For housing, we got three big data points last week. Existing home sales (EHS), FHFA price index (HPI) and New home sales (NHS). EHS came in below expectations and is being thrown into economic surprise indices as a miss when in fact it was a solid print. EHS transactions are being hindered by low inventory and high prices. There’s nothing weak about that. Strong pricing is being seen in the HPI which now sits just 1.1% below its March 2007 all time high. This actually gives the Fed a bit of leeway in terms of having to raise rates. At first I thought we were looking at a potential housing bubble, but after a second look, we really have a sustainable market. The NHS data which printed well above expectations also shows how strong demand is. Taking NHS in the context of EHS and low inventories, we can see the true underlying strength of the market.
Strong housing demand coupled with today’s strict lending standards is driving a healthy sustainable market. The high quality / lower transaction defined market we have today is a far more desirable situation than that of the 2004-2007 bubble years.
On Friday, we got the Markit Services PMI. The flash index came in at a healthy 55.6 just barely down from August’s 56.1. If you just read the comments in the report and ignored the actual index levels, you would think the index came in at 45 with how bearish the commentary was. Again, fear sells….That said, looking at the GDP chart on the top of this post, you get an understanding of how important services are to this economy and why a healthy services PMI is so important.
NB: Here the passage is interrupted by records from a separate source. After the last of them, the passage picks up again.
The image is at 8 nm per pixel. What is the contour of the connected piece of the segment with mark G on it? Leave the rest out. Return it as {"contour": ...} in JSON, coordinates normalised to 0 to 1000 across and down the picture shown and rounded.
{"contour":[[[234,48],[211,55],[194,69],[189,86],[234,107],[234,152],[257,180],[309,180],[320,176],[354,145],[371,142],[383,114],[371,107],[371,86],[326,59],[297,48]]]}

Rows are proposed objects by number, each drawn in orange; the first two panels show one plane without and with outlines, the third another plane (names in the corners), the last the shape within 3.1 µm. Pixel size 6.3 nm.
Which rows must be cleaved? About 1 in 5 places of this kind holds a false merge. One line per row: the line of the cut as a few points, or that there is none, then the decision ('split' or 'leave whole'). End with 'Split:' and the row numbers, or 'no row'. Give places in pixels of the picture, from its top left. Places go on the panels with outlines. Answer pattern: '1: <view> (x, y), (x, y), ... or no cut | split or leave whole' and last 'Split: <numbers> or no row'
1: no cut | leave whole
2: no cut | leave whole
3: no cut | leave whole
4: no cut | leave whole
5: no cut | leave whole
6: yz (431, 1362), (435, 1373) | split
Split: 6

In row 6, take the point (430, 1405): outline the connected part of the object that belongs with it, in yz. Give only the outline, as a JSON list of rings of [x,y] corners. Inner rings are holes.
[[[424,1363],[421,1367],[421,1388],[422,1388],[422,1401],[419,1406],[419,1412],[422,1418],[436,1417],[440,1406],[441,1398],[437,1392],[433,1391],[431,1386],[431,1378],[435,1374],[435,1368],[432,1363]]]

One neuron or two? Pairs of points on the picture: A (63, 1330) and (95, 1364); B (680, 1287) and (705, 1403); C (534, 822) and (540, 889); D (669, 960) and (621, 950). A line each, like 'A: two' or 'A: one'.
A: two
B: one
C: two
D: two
So with employment, housing and services / consumption data all humming along nicely, that leaves us with the rest of the world’s worries…The good news is that the recent Markit Eurozone Composite PMI is well in expansionary territory at 53.9 and showing stability. Barron’s also featured an article this week regarding an uptick in the Chinese real estate market. As for the rest of EM, no amount of QE will ever get certain governments to straighten their houses out. Regardless, the Fed has essentially created a third mandate of global stability which seems to be tying U.S. policy to the unknown plans of foreign governments. Although I suspect that given market reactions since the Fed meeting, I think the FOMC will be more inclined to raise rates come October. The Fed needs to step up and take control of the situation and show markets that they are in control.